| Work instruction A |
In the article on WiCell's new stem cell bank, render this sentence in Spanish: "Academic researchers around the world will be able to order cells from the new bank."
| Work instruction B |
Set down, word for word, the part of the article on WiCell's new stem cell bank starting with "From the Journal" and going on through "for federal funding.".
| Work instruction C |
Resume the article on WiCell's new stem cell bank after its last sentence and write the next few paragraphs.

Segment Start: Text block

Wicell Research Institute Starting Stem Cell Bank

It will distribute lines beyond the 21 eligible under federal law

By Mark Johnson

From the Journal Sentinel http://tinyurl.com/6bep2k on Aug. 21, 2008

The WiCell Research Institute http://www.wicell.org/ in Madison is starting its own stem cell bank to distribute cell lines beyond the 21 eligible by law for federal funding.

The institute, a private, not-for-profit supporting organization with the
University of Wisconsin-Madison, operates the National Stem Cell Bank, which
distributes the federally supported lines of embryonic stem cells.

But the new bank will offer cells the national bank does not, including the
next generation — skin cells reprogrammed back to the embryonic state.

The first lines being made available were created through reprogramming, a
technique that does not involve the destruction of a human embryos. However
the institute may also distribute lines of human embryonic stem cells that
are not among those approved by the Bush administration.

“That’s certainly a possibility,” said Janet Kelly, a spokeswoman for
WiCell.

“We are establishing the WiCell bank to grow, test, store and distribute
cell lines that the National Stem Cell Bank currently is unable to offer
since it is limited to the 21 human embryonic stem cell lines approved for
federal funding,” said Erik Forsberg, executive director of the WiCell
Research Institute.

“We will follow methods, protocols and quality control standards at the
WiCell bank similar to those we’ve developed and refined over the past
three years for the National Stem Cell Bank.”

Academic researchers around the world will be able to order cells from the
new bank. They will have to sign an agreement stating that the cells will
only be used for nonprofit research and pay $900 per vial, plus shipping
costs.

“It’s clear that they don’t care what my opinion is,” said State
Rep. Steve Kestell (R-Elkhart), who has supported the Bush policy approving
federal funding only for a limited number of embryonic stem cell lines.

Segment End: Text block
Segment Start: Raw data

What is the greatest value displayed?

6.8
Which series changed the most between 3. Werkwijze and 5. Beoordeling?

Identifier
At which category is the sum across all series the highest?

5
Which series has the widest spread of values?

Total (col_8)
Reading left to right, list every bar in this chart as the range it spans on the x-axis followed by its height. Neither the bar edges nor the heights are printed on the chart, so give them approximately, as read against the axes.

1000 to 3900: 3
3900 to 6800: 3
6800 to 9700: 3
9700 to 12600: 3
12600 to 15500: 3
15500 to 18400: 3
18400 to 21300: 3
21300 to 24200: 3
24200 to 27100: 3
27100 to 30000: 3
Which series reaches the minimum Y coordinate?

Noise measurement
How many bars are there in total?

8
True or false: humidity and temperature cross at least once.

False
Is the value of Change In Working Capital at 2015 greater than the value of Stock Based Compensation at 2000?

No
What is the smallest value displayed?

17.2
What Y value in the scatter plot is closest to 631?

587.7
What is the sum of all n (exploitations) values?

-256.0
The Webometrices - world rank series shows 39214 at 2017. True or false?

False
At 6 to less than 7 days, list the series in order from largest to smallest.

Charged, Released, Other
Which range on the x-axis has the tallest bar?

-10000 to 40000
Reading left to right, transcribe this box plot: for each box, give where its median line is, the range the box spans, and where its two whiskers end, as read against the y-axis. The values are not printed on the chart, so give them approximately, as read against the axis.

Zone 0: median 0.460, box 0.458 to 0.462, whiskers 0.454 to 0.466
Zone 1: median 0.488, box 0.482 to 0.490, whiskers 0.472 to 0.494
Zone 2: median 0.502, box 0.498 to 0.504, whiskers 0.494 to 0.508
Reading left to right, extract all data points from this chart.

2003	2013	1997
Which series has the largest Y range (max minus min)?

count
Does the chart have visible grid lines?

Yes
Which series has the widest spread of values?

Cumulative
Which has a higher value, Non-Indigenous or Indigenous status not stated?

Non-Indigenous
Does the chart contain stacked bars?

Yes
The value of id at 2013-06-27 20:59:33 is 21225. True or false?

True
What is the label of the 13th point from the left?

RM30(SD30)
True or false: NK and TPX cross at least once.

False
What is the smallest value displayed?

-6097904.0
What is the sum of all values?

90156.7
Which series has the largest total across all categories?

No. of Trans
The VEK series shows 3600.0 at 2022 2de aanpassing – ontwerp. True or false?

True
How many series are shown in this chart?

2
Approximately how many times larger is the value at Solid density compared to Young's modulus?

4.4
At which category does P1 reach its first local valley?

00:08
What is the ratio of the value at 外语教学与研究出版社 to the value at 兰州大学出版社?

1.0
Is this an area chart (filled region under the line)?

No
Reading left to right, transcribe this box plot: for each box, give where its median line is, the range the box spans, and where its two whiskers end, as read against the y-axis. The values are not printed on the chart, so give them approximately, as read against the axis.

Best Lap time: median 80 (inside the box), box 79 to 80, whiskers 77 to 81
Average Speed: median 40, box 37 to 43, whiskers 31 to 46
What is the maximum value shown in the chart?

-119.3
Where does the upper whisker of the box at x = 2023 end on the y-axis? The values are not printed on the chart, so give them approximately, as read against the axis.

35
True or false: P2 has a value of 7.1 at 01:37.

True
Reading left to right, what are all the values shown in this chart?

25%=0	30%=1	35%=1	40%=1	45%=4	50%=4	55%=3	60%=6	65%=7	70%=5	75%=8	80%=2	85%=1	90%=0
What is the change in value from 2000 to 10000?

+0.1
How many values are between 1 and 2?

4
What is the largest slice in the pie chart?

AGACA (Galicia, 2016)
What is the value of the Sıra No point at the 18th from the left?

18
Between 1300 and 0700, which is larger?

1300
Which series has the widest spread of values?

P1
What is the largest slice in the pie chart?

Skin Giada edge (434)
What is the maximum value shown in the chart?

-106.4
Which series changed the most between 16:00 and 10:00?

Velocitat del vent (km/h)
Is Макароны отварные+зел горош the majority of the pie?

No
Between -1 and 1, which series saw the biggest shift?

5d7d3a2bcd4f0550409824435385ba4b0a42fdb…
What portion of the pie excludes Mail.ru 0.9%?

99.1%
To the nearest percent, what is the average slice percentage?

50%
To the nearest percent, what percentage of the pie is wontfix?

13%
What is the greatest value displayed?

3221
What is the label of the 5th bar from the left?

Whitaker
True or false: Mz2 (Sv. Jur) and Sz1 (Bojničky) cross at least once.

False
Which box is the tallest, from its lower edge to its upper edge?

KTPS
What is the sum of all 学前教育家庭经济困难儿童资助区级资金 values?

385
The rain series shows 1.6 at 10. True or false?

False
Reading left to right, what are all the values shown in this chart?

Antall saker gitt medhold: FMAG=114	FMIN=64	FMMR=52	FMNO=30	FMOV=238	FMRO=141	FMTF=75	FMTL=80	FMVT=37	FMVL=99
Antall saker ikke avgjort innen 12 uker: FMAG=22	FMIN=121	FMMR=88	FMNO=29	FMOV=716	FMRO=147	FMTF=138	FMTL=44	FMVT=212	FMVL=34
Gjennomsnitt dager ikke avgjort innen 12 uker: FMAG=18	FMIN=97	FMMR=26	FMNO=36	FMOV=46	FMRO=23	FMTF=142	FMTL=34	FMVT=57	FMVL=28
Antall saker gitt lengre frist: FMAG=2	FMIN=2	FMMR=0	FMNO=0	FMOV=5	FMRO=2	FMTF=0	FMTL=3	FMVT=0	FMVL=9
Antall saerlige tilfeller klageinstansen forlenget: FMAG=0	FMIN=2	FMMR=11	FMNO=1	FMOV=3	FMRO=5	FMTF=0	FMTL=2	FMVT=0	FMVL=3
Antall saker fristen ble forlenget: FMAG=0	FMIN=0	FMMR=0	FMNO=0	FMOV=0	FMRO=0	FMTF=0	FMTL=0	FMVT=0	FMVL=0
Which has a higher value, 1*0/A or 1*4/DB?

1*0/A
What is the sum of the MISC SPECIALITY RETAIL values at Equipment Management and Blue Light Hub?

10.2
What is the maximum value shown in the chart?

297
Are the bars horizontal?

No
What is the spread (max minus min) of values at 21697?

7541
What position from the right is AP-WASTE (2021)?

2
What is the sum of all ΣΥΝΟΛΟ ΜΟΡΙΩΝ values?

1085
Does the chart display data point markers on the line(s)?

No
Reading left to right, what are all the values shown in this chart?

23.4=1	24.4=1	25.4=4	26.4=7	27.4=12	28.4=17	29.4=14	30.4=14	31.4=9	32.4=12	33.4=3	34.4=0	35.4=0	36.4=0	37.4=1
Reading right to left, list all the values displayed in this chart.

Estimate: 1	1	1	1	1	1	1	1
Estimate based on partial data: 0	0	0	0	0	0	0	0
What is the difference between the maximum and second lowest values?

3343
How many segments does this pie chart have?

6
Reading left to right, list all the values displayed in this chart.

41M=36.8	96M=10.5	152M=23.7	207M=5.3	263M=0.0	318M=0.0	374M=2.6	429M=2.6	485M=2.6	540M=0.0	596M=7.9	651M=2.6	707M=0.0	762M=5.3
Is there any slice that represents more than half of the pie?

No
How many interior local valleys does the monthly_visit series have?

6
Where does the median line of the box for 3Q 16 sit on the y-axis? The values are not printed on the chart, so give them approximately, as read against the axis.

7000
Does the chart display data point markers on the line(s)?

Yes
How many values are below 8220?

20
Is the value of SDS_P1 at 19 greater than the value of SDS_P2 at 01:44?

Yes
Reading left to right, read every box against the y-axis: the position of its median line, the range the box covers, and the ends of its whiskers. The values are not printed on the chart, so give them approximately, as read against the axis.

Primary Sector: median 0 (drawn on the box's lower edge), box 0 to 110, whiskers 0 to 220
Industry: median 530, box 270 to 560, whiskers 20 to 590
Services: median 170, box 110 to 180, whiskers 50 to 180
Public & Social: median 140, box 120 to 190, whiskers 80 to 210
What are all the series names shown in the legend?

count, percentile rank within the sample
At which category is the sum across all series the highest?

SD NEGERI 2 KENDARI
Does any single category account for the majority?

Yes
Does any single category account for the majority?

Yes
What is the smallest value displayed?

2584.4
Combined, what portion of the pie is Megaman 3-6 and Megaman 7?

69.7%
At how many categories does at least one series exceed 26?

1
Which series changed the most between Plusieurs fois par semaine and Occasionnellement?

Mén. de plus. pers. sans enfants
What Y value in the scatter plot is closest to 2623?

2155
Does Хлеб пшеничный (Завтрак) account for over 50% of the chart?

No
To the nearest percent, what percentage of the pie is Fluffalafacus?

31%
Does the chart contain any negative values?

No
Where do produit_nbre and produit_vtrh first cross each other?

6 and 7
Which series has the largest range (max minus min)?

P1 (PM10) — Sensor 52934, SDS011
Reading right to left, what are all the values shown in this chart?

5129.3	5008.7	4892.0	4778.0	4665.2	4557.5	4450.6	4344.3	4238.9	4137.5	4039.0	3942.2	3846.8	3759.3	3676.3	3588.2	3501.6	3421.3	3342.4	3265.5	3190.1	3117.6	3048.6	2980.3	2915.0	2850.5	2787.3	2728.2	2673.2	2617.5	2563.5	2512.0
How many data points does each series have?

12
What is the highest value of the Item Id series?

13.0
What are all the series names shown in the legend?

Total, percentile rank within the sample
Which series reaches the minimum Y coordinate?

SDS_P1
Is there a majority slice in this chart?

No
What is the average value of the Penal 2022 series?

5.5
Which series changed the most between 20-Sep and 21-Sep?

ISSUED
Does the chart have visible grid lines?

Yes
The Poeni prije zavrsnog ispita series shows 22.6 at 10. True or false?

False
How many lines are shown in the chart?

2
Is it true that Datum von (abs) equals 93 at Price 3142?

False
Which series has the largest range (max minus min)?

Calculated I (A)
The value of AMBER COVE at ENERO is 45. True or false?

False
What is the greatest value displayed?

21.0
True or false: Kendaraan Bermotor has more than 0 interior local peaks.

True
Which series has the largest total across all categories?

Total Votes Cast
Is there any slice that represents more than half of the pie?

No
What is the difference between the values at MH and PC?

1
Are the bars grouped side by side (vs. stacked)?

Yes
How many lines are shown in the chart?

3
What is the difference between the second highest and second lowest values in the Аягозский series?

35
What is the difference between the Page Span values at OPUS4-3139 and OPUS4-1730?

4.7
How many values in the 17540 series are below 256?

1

Segment End: Raw data

| Final answer A |
Los investigadores académicos de todo el mundo podrán pedir células al nuevo banco.

| Final answer B |
From the Journal Sentinel http://tinyurl.com/6bep2k on Aug. 21, 2008

The WiCell Research Institute http://www.wicell.org/ in Madison is starting its own stem cell bank to distribute cell lines beyond the 21 eligible by law for federal funding.

| Final answer C |
“There’s a great deal of concern among the public about destroying human
embryos for research, and those opinions should at the very least be
respected and not ignored.”

However, Ed Fallone, president of the nonprofit advocacy group Wisconsin
Stem Cell Now, hailed WiCell’s creation of the new stem cell bank as
“wise and necessary.”

“All public polling has shown that the majority of people favor stem cell
research, in particular if you are talking about using excess embryos left
over from in vitro fertilization. . . . I think in 10 years there will be
three or four major research centers in the country that are on the cutting
edge of stem cell research. The question is: Is one of those going to be in
Wisconsin?”

In June, a Time poll of 805 likely voters found that 73% favored using
discarded embryos to conduct stem cell research; 19% opposed such research.

Several polls in 2007 supported the research by smaller margins.

WiCell will begin by offering three lines of mature human cells that were
reprogrammed back to the embryonic state in the lab of UW stem cell pioneer
James Thomson.

The successful reprogramming of human cells was announced in November by
teams led by Thomson and by Shinya Yamanaka of Kyoto University and the
Gladstone Institute of Cardiovascular Disease.

Although the reprogrammed cells are not yet safe for clinical use, the
techniques have raised the possibility that scientists may someday harness
the power of embryonic stem cells without the controversial destruction of
embryos.

Embryonic stem cells can become any of the more than 200 cell types in the
human body, qualities the new reprogrammed cells appear to share.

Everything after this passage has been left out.